WHAT IS ASKED ▸
Could you copy out, word for word, the lines of the records starting with the first line and going on through the line that contains "genus: Monardella", including that line?

BEGIN SUPPLIED MATERIAL

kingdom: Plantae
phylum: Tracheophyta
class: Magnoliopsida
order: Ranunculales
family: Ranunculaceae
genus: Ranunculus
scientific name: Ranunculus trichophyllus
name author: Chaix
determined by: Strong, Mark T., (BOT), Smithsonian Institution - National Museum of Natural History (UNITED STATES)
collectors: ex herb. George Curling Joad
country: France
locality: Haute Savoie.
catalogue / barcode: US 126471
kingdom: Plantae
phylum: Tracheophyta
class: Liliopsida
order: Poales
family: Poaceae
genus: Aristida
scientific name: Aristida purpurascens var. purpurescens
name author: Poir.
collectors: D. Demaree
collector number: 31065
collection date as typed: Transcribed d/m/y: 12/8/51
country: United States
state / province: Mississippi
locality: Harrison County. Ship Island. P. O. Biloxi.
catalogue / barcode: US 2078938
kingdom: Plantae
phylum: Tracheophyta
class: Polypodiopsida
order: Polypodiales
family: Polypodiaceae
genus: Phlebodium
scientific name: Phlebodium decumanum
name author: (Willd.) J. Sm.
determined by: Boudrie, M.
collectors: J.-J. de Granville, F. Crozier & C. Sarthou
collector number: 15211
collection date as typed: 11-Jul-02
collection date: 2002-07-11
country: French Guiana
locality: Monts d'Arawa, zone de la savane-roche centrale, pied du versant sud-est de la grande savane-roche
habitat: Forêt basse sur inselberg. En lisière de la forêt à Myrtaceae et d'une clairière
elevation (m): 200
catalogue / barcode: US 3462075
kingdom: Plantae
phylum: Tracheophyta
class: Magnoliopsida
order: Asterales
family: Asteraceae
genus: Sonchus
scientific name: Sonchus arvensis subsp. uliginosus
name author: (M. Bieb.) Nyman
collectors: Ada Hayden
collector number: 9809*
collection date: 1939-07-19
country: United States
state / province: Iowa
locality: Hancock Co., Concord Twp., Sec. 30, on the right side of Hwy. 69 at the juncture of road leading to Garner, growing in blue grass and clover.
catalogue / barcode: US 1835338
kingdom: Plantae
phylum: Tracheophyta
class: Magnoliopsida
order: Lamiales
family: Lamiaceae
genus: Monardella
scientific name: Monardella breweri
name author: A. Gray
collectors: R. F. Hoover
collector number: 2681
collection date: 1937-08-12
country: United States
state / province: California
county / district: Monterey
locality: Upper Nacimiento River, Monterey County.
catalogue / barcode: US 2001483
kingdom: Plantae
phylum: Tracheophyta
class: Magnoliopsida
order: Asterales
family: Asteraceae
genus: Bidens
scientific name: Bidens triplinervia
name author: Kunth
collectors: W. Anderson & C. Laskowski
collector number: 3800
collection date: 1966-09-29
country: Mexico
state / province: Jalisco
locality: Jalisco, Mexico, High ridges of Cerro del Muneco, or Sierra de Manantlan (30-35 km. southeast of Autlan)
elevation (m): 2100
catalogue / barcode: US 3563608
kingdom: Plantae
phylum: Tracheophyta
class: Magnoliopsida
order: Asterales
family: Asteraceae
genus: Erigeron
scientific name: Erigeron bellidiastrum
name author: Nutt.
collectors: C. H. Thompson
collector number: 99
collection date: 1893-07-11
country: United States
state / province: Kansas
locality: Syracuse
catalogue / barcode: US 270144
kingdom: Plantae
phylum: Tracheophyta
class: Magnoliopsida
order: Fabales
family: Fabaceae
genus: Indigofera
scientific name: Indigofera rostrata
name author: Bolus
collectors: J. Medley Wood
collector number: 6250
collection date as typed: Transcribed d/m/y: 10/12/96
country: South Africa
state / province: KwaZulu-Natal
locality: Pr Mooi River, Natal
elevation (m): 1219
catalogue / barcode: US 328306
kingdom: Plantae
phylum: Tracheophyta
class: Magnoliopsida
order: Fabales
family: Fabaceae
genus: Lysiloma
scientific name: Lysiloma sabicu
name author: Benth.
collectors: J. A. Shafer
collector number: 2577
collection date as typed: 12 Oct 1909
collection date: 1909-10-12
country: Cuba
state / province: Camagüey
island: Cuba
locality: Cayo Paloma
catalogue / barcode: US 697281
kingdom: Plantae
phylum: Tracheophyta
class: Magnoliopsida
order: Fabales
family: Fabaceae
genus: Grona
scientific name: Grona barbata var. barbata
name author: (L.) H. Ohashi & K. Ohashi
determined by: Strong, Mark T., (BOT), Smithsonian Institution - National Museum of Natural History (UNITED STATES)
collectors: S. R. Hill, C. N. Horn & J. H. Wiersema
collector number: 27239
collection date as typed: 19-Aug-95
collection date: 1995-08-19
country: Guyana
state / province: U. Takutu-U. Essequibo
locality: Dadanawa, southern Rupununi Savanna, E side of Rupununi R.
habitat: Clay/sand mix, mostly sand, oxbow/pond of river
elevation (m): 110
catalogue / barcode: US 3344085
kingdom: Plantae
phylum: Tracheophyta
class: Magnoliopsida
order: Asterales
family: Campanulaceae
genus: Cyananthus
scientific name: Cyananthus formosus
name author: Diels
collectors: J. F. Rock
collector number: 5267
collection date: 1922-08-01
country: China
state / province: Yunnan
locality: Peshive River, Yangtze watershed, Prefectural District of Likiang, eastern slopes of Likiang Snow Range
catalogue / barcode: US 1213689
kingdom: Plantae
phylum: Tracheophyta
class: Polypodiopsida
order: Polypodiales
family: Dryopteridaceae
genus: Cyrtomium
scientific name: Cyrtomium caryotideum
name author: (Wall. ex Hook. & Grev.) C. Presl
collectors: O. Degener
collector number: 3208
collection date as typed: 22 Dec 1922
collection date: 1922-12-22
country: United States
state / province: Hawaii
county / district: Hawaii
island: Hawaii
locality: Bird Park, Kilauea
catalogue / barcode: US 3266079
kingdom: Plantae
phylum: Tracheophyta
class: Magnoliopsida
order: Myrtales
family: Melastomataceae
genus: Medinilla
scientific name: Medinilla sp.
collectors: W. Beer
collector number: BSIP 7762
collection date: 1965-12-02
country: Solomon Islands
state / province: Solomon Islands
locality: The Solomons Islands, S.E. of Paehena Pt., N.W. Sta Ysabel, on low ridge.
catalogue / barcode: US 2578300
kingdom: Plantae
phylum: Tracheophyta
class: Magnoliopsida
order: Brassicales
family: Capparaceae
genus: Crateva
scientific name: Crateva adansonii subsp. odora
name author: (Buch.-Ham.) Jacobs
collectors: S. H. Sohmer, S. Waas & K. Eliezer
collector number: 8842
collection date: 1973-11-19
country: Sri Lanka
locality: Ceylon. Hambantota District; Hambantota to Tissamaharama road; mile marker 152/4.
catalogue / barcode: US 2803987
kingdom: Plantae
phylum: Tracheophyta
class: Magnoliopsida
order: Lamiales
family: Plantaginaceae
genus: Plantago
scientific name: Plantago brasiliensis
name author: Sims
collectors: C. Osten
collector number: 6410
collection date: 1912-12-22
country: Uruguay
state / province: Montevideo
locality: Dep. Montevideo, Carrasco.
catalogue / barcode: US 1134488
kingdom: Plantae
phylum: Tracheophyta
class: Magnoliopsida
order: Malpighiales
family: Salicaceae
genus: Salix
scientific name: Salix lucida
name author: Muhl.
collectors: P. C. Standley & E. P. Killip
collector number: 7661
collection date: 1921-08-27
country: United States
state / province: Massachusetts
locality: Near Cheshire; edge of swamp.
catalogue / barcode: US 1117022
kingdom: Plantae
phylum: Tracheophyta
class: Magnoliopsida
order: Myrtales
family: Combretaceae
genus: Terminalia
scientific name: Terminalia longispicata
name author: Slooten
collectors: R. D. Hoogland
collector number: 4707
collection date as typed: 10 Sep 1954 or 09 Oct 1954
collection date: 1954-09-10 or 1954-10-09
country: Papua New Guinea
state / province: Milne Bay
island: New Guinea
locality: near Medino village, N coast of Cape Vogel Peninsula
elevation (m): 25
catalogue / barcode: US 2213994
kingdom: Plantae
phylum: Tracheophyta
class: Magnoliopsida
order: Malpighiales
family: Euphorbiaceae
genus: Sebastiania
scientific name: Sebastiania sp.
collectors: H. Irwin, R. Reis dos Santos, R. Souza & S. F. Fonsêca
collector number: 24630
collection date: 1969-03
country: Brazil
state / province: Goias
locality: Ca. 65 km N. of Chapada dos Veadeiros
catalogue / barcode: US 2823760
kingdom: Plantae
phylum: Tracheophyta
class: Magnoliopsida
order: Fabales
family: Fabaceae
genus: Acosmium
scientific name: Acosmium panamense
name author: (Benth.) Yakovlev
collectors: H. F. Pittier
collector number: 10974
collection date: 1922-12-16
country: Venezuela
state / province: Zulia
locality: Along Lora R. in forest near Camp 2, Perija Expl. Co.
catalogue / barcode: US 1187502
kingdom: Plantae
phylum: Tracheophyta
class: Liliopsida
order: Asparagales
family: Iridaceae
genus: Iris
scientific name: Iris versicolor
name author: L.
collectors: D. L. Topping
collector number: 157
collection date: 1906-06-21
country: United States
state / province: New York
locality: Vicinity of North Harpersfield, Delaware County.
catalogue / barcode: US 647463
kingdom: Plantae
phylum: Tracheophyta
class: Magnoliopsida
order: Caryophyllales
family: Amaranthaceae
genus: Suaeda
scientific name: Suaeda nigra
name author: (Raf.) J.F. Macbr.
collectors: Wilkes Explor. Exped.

END SUPPLIED MATERIAL

SOLUTION FOR THIS PROBLEM ▸
kingdom: Plantae
phylum: Tracheophyta
class: Magnoliopsida
order: Ranunculales
family: Ranunculaceae
genus: Ranunculus
scientific name: Ranunculus trichophyllus
name author: Chaix
determined by: Strong, Mark T., (BOT), Smithsonian Institution - National Museum of Natural History (UNITED STATES)
collectors: ex herb. George Curling Joad
country: France
locality: Haute Savoie.
catalogue / barcode: US 126471
kingdom: Plantae
phylum: Tracheophyta
class: Liliopsida
order: Poales
family: Poaceae
genus: Aristida
scientific name: Aristida purpurascens var. purpurescens
name author: Poir.
collectors: D. Demaree
collector number: 31065
collection date as typed: Transcribed d/m/y: 12/8/51
country: United States
state / province: Mississippi
locality: Harrison County. Ship Island. P. O. Biloxi.
catalogue / barcode: US 2078938
kingdom: Plantae
phylum: Tracheophyta
class: Polypodiopsida
order: Polypodiales
family: Polypodiaceae
genus: Phlebodium
scientific name: Phlebodium decumanum
name author: (Willd.) J. Sm.
determined by: Boudrie, M.
collectors: J.-J. de Granville, F. Crozier & C. Sarthou
collector number: 15211
collection date as typed: 11-Jul-02
collection date: 2002-07-11
country: French Guiana
locality: Monts d'Arawa, zone de la savane-roche centrale, pied du versant sud-est de la grande savane-roche
habitat: Forêt basse sur inselberg. En lisière de la forêt à Myrtaceae et d'une clairière
elevation (m): 200
catalogue / barcode: US 3462075
kingdom: Plantae
phylum: Tracheophyta
class: Magnoliopsida
order: Asterales
family: Asteraceae
genus: Sonchus
scientific name: Sonchus arvensis subsp. uliginosus
name author: (M. Bieb.) Nyman
collectors: Ada Hayden
collector number: 9809*
collection date: 1939-07-19
country: United States
state / province: Iowa
locality: Hancock Co., Concord Twp., Sec. 30, on the right side of Hwy. 69 at the juncture of road leading to Garner, growing in blue grass and clover.
catalogue / barcode: US 1835338
kingdom: Plantae
phylum: Tracheophyta
class: Magnoliopsida
order: Lamiales
family: Lamiaceae
genus: Monardella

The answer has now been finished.